* _What the task asks_
Return the following data exactly, with all pictures left out.

* _Records to use_
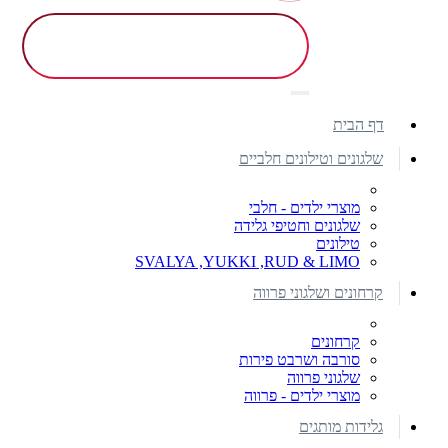
דף הבית
שלגונים וטילונים חלביים
מוצרי ילדים - חלבי
שלגונים וחטיפי גלידה
טילונים
SVALYA ,YUKKI ,RUD & LIMO
קרחונים ושלגוני פרווה
קרחונים
סורבה ושרבט פירות
שלגוני פרווה
מוצרי ילדים - פרווה
גלידות מותגים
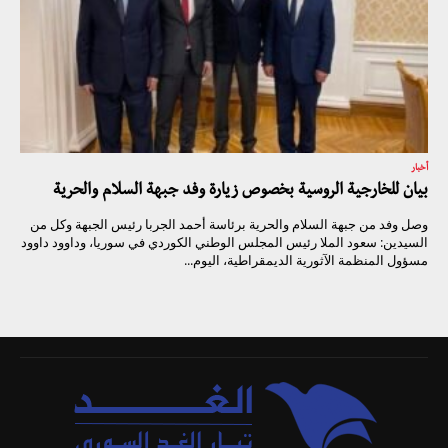
أخبار
بيان للخارجية الروسية بخصوص زيارة وفد جبهة السلام والحرية
وصل وفد من جبهة السلام والحرية برئاسة أحمد الجربا رئيس الجبهة وكل من
السيدين: سعود الملا رئيس المجلس الوطني الكوردي في سوريا، وداوود داوود
مسؤول المنظمة الآثورية الديمقراطية، اليوم...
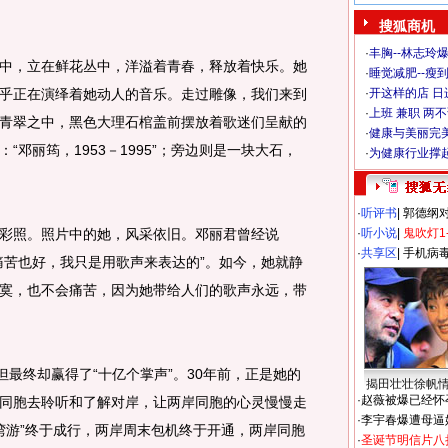
搜狐商机
·
丰胸--林志玲
，立在鲜花丛中，洋溢着青春，释放着快乐。她
·
睡觉减肥--瘦到
乎正在演绎着她动人的音乐。走过雕像，我们来到
·
开这样的店 日进
·
上班 兼职 两
青翠之中，黑色大理石棺盖前摆放着歌迷们呈献的
·
健康与美丽完
邓丽筠，1953－1995”；旁边则是一块大石，
·
为健康行业撑
·
听评书
|
郭德纲
照。照片中的她，风采依旧。邓丽君曾经说
·
听小说
|
鬼吹灯1
·
共享区
|
手机病
痛苦也好，我只是用歌声来表达的”。如今，她就静
寞，也不会痛苦，因为她带给人们的歌声永远，带
最终却赢得了“十亿个掌声”。30年前，正是她的
揭田壮壮徐帆
·
赵薇被爆已经怀
同胞去聆听和了解对岸，让两岸同胞的心灵慢慢走
·
李宇春爆遭母逼
台湾游”终于成行，两岸周末包机终于开通，两岸同胞
·
圣诞节明信片八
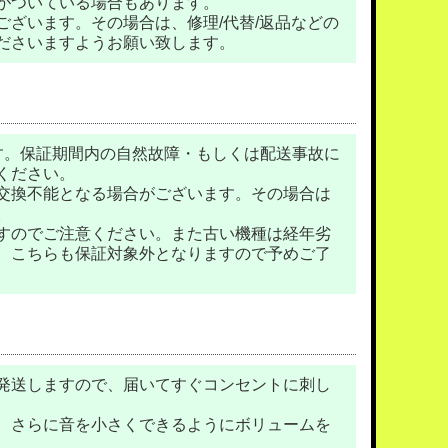
がついている場合もあります。
ざいます。その場合は、修理/代替/返品などの
ださいますようお願い致します。
す。保証期間内の自然故障・もしくは配送事故に
ください。
交換不能となる場合がございます。その場合は
。
すのでご注意ください。また古い機種は経年劣
、こちらも保証対象外となりますので予めご了
発送しますので、届いてすぐコンセントに刺し
、さらに音を小さくできるようにボリュームを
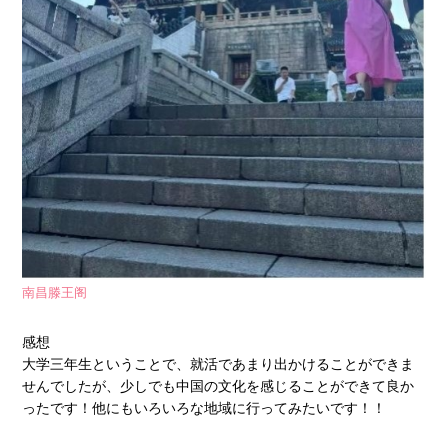
南昌滕王阁
感想
大学三年生ということで、就活であまり出かけることができま
せんでしたが、少しでも中国の文化を感じることができて良か
ったです！他にもいろいろな地域に行ってみたいです！！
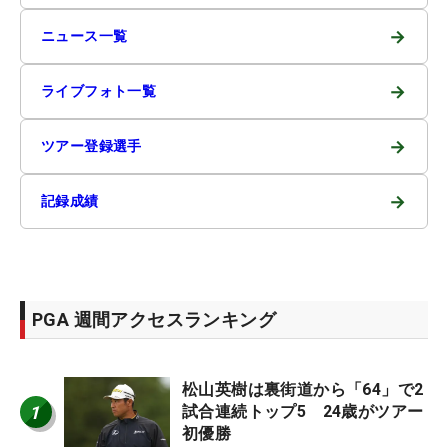
→
ニュース一覧
→
ライブフォト一覧
→
ツアー登録選手
→
記録成績
PGA 週間アクセスランキング
松山英樹は裏街道から「64」で2
1
試合連続トップ5 24歳がツアー
初優勝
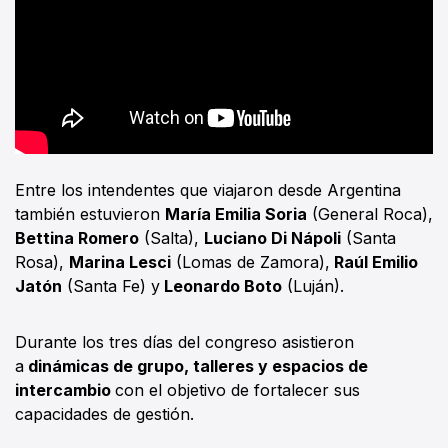
Entre los intendentes que viajaron desde Argentina
también estuvieron
María Emilia Soria
(General Roca),
Bettina Romero
(Salta),
Luciano Di Nápoli
(Santa
Rosa),
Marina Lesci
(Lomas de Zamora),
Raúl Emilio
Jatón
(Santa Fe) y
Leonardo Boto
(Luján).
Durante los tres días del congreso asistieron
a
dinámicas de grupo, talleres y espacios de
intercambio
con el objetivo de fortalecer sus
capacidades de gestión.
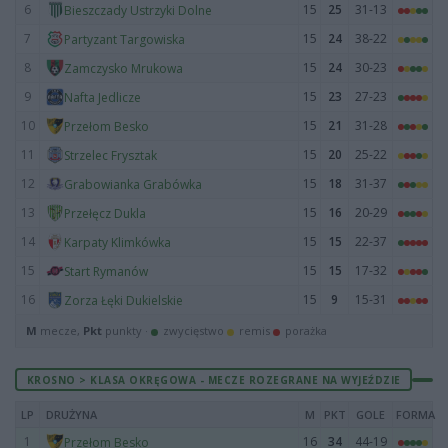
6
15
25
31-13
Bieszczady Ustrzyki Dolne
7
15
24
38-22
Partyzant Targowiska
8
15
24
30-23
Zamczysko Mrukowa
9
15
23
27-23
Nafta Jedlicze
10
15
21
31-28
Przełom Besko
11
15
20
25-22
Strzelec Frysztak
12
15
18
31-37
Grabowianka Grabówka
13
15
16
20-29
Przełęcz Dukla
14
15
15
22-37
Karpaty Klimkówka
15
15
15
17-32
Start Rymanów
16
15
9
15-31
Zorza Łęki Dukielskie
M
mecze,
Pkt
punkty ·
zwycięstwo
remis
porażka
KROSNO > KLASA OKRĘGOWA - MECZE ROZEGRANE NA WYJEŹDZIE
LP
DRUŻYNA
M
PKT
GOLE
FORMA
1
16
34
44-19
Przełom Besko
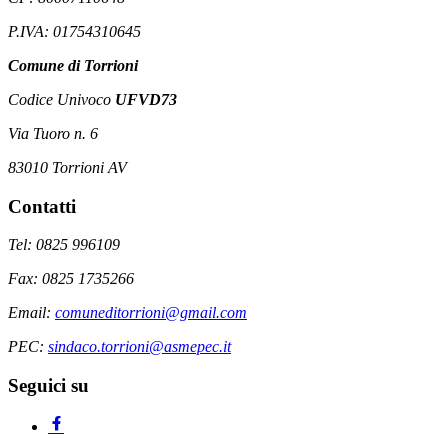
P.IVA: 01754310645
Comune di Torrioni
Codice Univoco
UFVD73
Via Tuoro n. 6
83010 Torrioni AV
Contatti
Tel: 0825 996109
Fax: 0825 1735266
Email:
comuneditorrioni@gmail.com
PEC:
sindaco.torrioni@asmepec.it
Seguici su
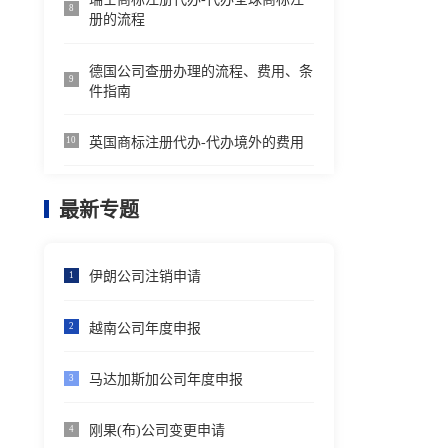
8
册的流程
德国公司查册办理的流程、费用、条
9
件指南
英国商标注册代办-代办境外的费用
10
最新专题
伊朗公司注销申请
1
越南公司年度申报
2
马达加斯加公司年度申报
3
刚果(布)公司变更申请
4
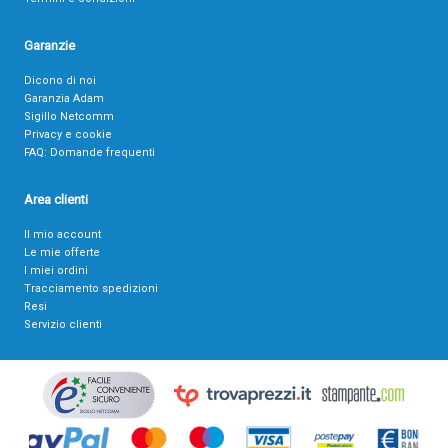
Garanzie
Dicono di noi
Garanzia Adam
Sigillo Netcomm
Privacy e cookie
FAQ: Domande frequenti
Area clienti
Il mio account
Le mie offerte
I miei ordini
Tracciamento spedizioni
Resi
Servizio clienti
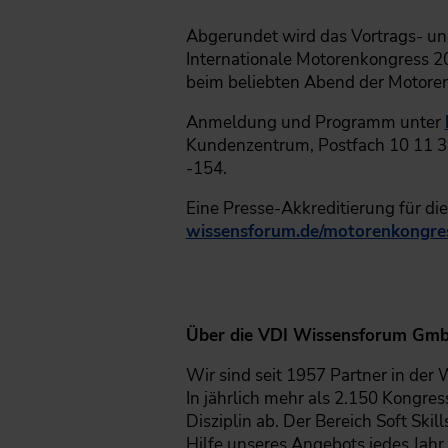
Abgerundet wird das Vortrags- un
Internationale Motorenkongress 2
beim beliebten Abend der Motore
Anmeldung und Programm unter
Kundenzentrum, Postfach 10 11 39
-154.
Eine Presse-Akkreditierung für di
wissensforum.de/motorenkongres
Über die VDI Wissensforum Gm
Wir sind seit 1957 Partner in der
In jährlich mehr als 2.150 Kongr
Disziplin ab. Der Bereich Soft Sk
Hilfe unseres Angebots jedes Jahr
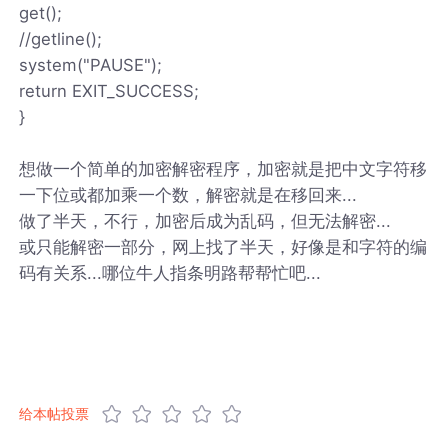
get();
//getline();
system("PAUSE");
return EXIT_SUCCESS;
}
想做一个简单的加密解密程序，加密就是把中文字符移
一下位或都加乘一个数，解密就是在移回来...
做了半天，不行，加密后成为乱码，但无法解密...
或只能解密一部分，网上找了半天，好像是和字符的编
码有关系...哪位牛人指条明路帮帮忙吧...
给本帖投票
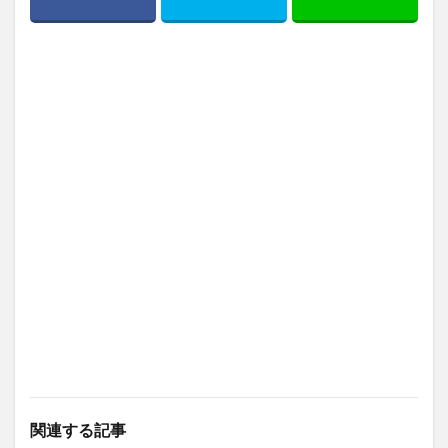
関連する記事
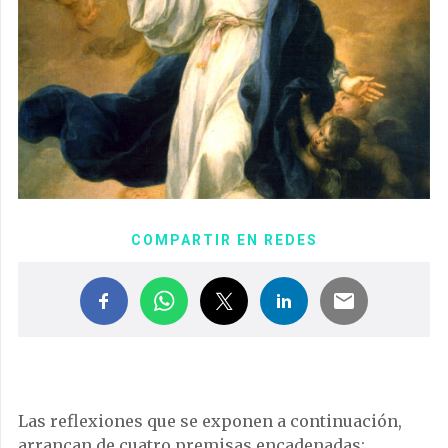
COMPARTIR EN REDES
Las reflexiones que se exponen a continuación,
arrancan de cuatro premisas encadenadas:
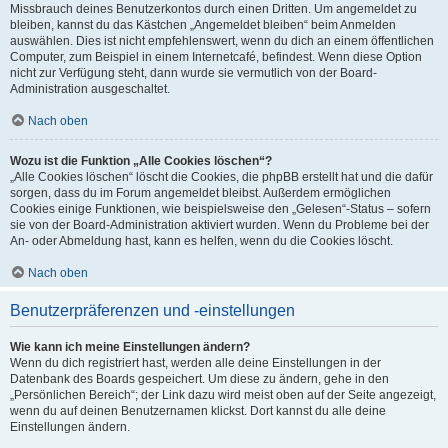
Missbrauch deines Benutzerkontos durch einen Dritten. Um angemeldet zu
bleiben, kannst du das Kästchen „Angemeldet bleiben“ beim Anmelden
auswählen. Dies ist nicht empfehlenswert, wenn du dich an einem öffentlichen
Computer, zum Beispiel in einem Internetcafé, befindest. Wenn diese Option
nicht zur Verfügung steht, dann wurde sie vermutlich von der Board-
Administration ausgeschaltet.
Nach oben
Wozu ist die Funktion „Alle Cookies löschen“?
„Alle Cookies löschen“ löscht die Cookies, die phpBB erstellt hat und die dafür
sorgen, dass du im Forum angemeldet bleibst. Außerdem ermöglichen
Cookies einige Funktionen, wie beispielsweise den „Gelesen“-Status – sofern
sie von der Board-Administration aktiviert wurden. Wenn du Probleme bei der
An- oder Abmeldung hast, kann es helfen, wenn du die Cookies löscht.
Nach oben
Benutzerpräferenzen und -einstellungen
Wie kann ich meine Einstellungen ändern?
Wenn du dich registriert hast, werden alle deine Einstellungen in der
Datenbank des Boards gespeichert. Um diese zu ändern, gehe in den
„Persönlichen Bereich“; der Link dazu wird meist oben auf der Seite angezeigt,
wenn du auf deinen Benutzernamen klickst. Dort kannst du alle deine
Einstellungen ändern.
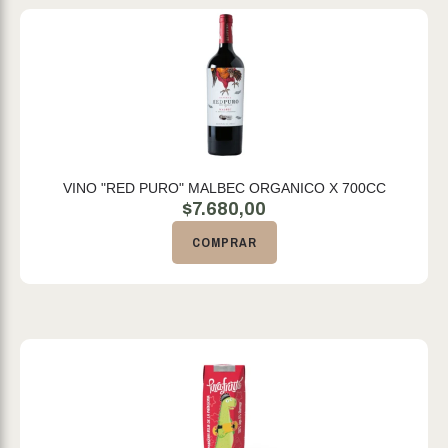
VINO "RED PURO" MALBEC ORGANICO X 700CC
$
7.680,00
COMPRAR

* _Response below_
דף הבית
שלגונים וטילונים חלביים
מוצרי ילדים - חלבי
שלגונים וחטיפי גלידה
טילונים
SVALYA ,YUKKI ,RUD & LIMO
קרחונים ושלגוני פרווה
קרחונים
סורבה ושרבט פירות
שלגוני פרווה
מוצרי ילדים - פרווה
גלידות מותגים
أخبار
بيان للخارجية الروسية بخصوص زيارة وفد جبهة السلام والحرية
وصل وفد من جبهة السلام والحرية برئاسة أحمد الجربا رئيس الجبهة وكل من
السيدين: سعود الملا رئيس المجلس الوطني الكوردي في سوريا، وداوود داوود
مسؤول المنظمة الآثورية الديمقراطية، اليوم...
搜狐商机
·
丰胸--林志玲
，立在鲜花丛中，洋溢着青春，释放着快乐。她
·
睡觉减肥--瘦到
乎正在演绎着她动人的音乐。走过雕像，我们来到
·
开这样的店 日进
·
上班 兼职 两
青翠之中，黑色大理石棺盖前摆放着歌迷们呈献的
·
健康与美丽完
邓丽筠，1953－1995”；旁边则是一块大石，
·
为健康行业撑
·
听评书
|
郭德纲
照。照片中的她，风采依旧。邓丽君曾经说
·
听小说
|
鬼吹灯1
·
共享区
|
手机病
痛苦也好，我只是用歌声来表达的”。如今，她就静
寞，也不会痛苦，因为她带给人们的歌声永远，带
最终却赢得了“十亿个掌声”。30年前，正是她的
揭田壮壮徐帆
·
赵薇被爆已经怀
同胞去聆听和了解对岸，让两岸同胞的心灵慢慢走
·
李宇春爆遭母逼
台湾游”终于成行，两岸周末包机终于开通，两岸同胞
·
圣诞节明信片八
がついている場合もあります。
ざいます。その場合は、修理/代替/返品などの
ださいますようお願い致します。
す。保証期間内の自然故障・もしくは配送事故に
ください。
交換不能となる場合がございます。その場合は
。
すのでご注意ください。また古い機種は経年劣
、こちらも保証対象外となりますので予めご了
発送しますので、届いてすぐコンセントに刺し
、さらに音を小さくできるようにボリュームを
南昌滕王阁
感想
大学三年生ということで、就活であまり出かけることができま
せんでしたが、少しでも中国の文化を感じることができて良か
ったです！他にもいろいろな地域に行ってみたいです！！
→
ニュース一覧
→
ライブフォト一覧
→
ツアー登録選手
→
記録成績
PGA 週間アクセスランキング
松山英樹は裏街道から「64」で2
1
試合連続トップ5 24歳がツアー
初優勝
Entre los intendentes que viajaron desde Argentina
también estuvieron
María Emilia Soria
(General Roca),
Bettina Romero
(Salta),
Luciano Di Nápoli
(Santa
Rosa),
Marina Lesci
(Lomas de Zamora),
Raúl Emilio
Jatón
(Santa Fe) y
Leonardo Boto
(Luján).
Durante los tres días del congreso asistieron
a
dinámicas de grupo, talleres y espacios de
intercambio
con el objetivo de fortalecer sus
capacidades de gestión.
6
15
25
31-13
Bieszczady Ustrzyki Dolne
7
15
24
38-22
Partyzant Targowiska
8
15
24
30-23
Zamczysko Mrukowa
9
15
23
27-23
Nafta Jedlicze
10
15
21
31-28
Przełom Besko
11
15
20
25-22
Strzelec Frysztak
12
15
18
31-37
Grabowianka Grabówka
13
15
16
20-29
Przełęcz Dukla
14
15
15
22-37
Karpaty Klimkówka
15
15
15
17-32
Start Rymanów
16
15
9
15-31
Zorza Łęki Dukielskie
M
mecze,
Pkt
punkty ·
zwycięstwo
remis
porażka
KROSNO > KLASA OKRĘGOWA - MECZE ROZEGRANE NA WYJEŹDZIE
LP
DRUŻYNA
M
PKT
GOLE
FORMA
1
16
34
44-19
Przełom Besko
P.IVA: 01754310645
Comune di Torrioni
Codice Univoco
UFVD73
Via Tuoro n. 6
83010 Torrioni AV
Contatti
Tel: 0825 996109
Fax: 0825 1735266
Email:
comuneditorrioni@gmail.com
PEC:
sindaco.torrioni@asmepec.it
Seguici su
8
册的流程
德国公司查册办理的流程、费用、条
9
件指南
英国商标注册代办-代办境外的费用
10
最新专题
伊朗公司注销申请
1
越南公司年度申报
2
马达加斯加公司年度申报
3
刚果(布)公司变更申请
4
Garanzie
Dicono di noi
Garanzia Adam
Sigillo Netcomm
Privacy e cookie
FAQ: Domande frequenti
Area clienti
Il mio account
Le mie offerte
I miei ordini
Tracciamento spedizioni
Resi
Servizio clienti
Abgerundet wird das Vortrags- un
Internationale Motorenkongress 2
beim beliebten Abend der Motore
Anmeldung und Programm unter
Kundenzentrum, Postfach 10 11 39
-154.
Eine Presse-Akkreditierung für di
wissensforum.de/motorenkongres
Über die VDI Wissensforum Gm
Wir sind seit 1957 Partner in der
In jährlich mehr als 2.150 Kongr
Disziplin ab. Der Bereich Soft Sk
Hilfe unseres Angebots jedes Jahr
get();
//getline();
system("PAUSE");
return EXIT_SUCCESS;
}
想做一个简单的加密解密程序，加密就是把中文字符移
一下位或都加乘一个数，解密就是在移回来...
做了半天，不行，加密后成为乱码，但无法解密...
或只能解密一部分，网上找了半天，好像是和字符的编
码有关系...哪位牛人指条明路帮帮忙吧...
给本帖投票
関連する記事
COMPARTIR EN REDES
Las reflexiones que se exponen a continuación,
arrancan de cuatro premisas encadenadas:
Missbrauch deines Benutzerkontos durch einen Dritten. Um angemeldet zu
bleiben, kannst du das Kästchen „Angemeldet bleiben“ beim Anmelden
auswählen. Dies ist nicht empfehlenswert, wenn du dich an einem öffentlichen
Computer, zum Beispiel in einem Internetcafé, befindest. Wenn diese Option
nicht zur Verfügung steht, dann wurde sie vermutlich von der Board-
Administration ausgeschaltet.
Nach oben
Wozu ist die Funktion „Alle Cookies löschen“?
„Alle Cookies löschen“ löscht die Cookies, die phpBB erstellt hat und die dafür
sorgen, dass du im Forum angemeldet bleibst. Außerdem ermöglichen
Cookies einige Funktionen, wie beispielsweise den „Gelesen“-Status – sofern
sie von der Board-Administration aktiviert wurden. Wenn du Probleme bei der
An- oder Abmeldung hast, kann es helfen, wenn du die Cookies löscht.
Nach oben
Benutzerpräferenzen und -einstellungen
Wie kann ich meine Einstellungen ändern?
Wenn du dich registriert hast, werden alle deine Einstellungen in der
Datenbank des Boards gespeichert. Um diese zu ändern, gehe in den
„Persönlichen Bereich“; der Link dazu wird meist oben auf der Seite angezeigt,
wenn du auf deinen Benutzernamen klickst. Dort kannst du alle deine
Einstellungen ändern.
VINO "RED PURO" MALBEC ORGANICO X 700CC
$
7.680,00
COMPRAR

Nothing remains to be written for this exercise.